作為新晉貴妃的生父,他們一家被安置在宗室親王的下首,連向來眼高於頂的禮部尚書都頻頻向他敬酒。可此刻,溫明遠卻覺得這位置燙得嚇人——他的女兒正被那個血洗皇城的暴君抱在懷裡,茜色裙擺與玄色龍袍糾纏,腕間金鈴隨著帝王離去的步伐一聲聲敲在他心尖上。
"老爺……"張氏聲音發顫,精心保養的指甲掐進他手臂,"溫暖她……"
"噤聲!"溫明遠低喝,卻控制不住自己發抖的手指。
——那個在他記憶里總是安靜乖巧的長女,此刻正被帝王當眾抱離宴席。
——而滿朝文武,無一人敢置喙半句。
八歲的溫鈺卻興奮地晃著雙腿:"長姐是不是困了?陛下抱她回去睡覺呢!"孩童天真的話語引得鄰近幾位夫人掩袖輕笑,卻更襯得角落裡的溫婉面色慘白。
她死死盯著溫暖空蕩蕩的座位——金樽里的葡萄釀還剩大半,琉璃碟中的荔枝只剝了一顆。這些連王府女眷都難得一見的貢品,就這樣被隨意棄置。
——憑什麼?
——憑什麼那個從不爭不搶的嫡姐,能輕易得到她夢寐以求的一切?
一支金鑲玉箸被生生折斷在掌心,鮮血順著指縫滴落在錦繡裙裾上,她卻渾然不覺。
宮燈將宴席照得煌煌如晝,而另一邊的蘇玉瑤卻如墜冰窟。
她坐在女眷席間,指尖死死掐進掌心,目光釘在殿門方向——那個曾在她記憶里陰鷙暴戾的帝王,此刻正小心翼翼抱著溫暖離席,玄色龍袍下擺掃過門檻的剎那,還抬手替懷中人攏了攏散落的鬢髮。
——多麼可笑。
——前世那個掐著她脖子把她扔進密室的瘋子,竟也會有這般溫柔情態。
"蘇小姐?"身旁的一位夫人突然碰了碰她手肘,"你臉色很差。
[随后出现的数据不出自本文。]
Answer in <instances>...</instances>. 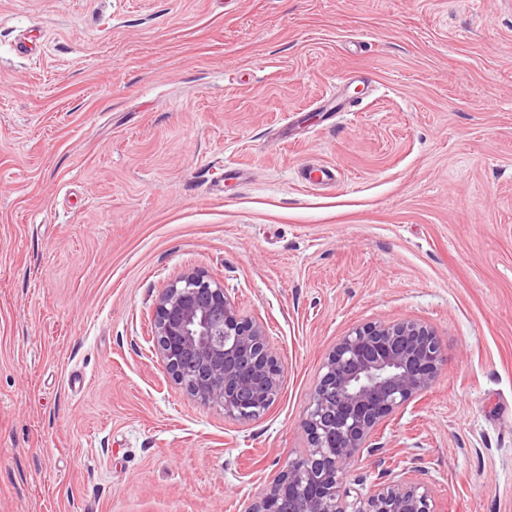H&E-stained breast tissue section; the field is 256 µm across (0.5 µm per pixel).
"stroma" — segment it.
Returning a JSON list of instances; mask_svg holds the SVG:
<instances>
[{
  "label": "stroma",
  "instance_id": "stroma-1",
  "mask_svg": "<svg viewBox=\"0 0 512 512\" xmlns=\"http://www.w3.org/2000/svg\"><path fill=\"white\" fill-rule=\"evenodd\" d=\"M188 271L280 356L254 421L152 350ZM403 319L445 363L345 485L512 512V0H0V512H248L336 341Z\"/></svg>",
  "mask_w": 512,
  "mask_h": 512
}]
</instances>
"
蘇玉瑤猛地回神,這才發現自己的手正不受控制地發抖。她倉皇端起酒杯掩飾,卻在仰頭時瞥見斜前方男賓席上的林景修——隔著三重舞姬翻飛的水袖,她的未婚夫正與同僚舉杯暢談,溫潤如玉的側臉在宮燈下格外清雋。
——曾經讓她輾轉反側的模樣。
——此刻卻像隔著一層霧,怎麼也看不真切。
"噹啷"一聲,她的銀箸掉在了地上。
"玉瑤!"母親在桌下狠狠擰了她一把,"成何體統!"
疼痛讓蘇玉瑤終於找回呼吸。她僵硬地彎腰去撿,卻在低頭瞬間看見自己繡鞋上歪斜的珍珠——那是她今早親手縫上的,為了在宮宴上給林景修看。
——多麼可笑。
——她在這裡計較針腳粗細,溫暖卻被帝王抱在懷裡百般呵護。
"我沒事。"她直起身,扯出完美的笑容,"只是被酒氣熏著了。"
母親狐疑地打量她,終是沒再多言。
蘇玉瑤強迫自己看向歌舞,可餘光卻不受控制地飄向男賓席。林景修不知說了什麼,引得周圍人鬨笑,他有些不好意思地摸了摸鼻子——這個曾經讓她心動的小動作,如今只讓她想起記憶中蕭臨淵撫過溫暖髮絲時,那根根分明的手指。
——冷靜。
——林家勛貴,景修溫厚專一,這才是最好的選擇。
——不能再做那個瘋子的籠中雀……
可當她再次望向溫暖空蕩蕩的席位時,舌尖卻嘗到了鐵鏽味。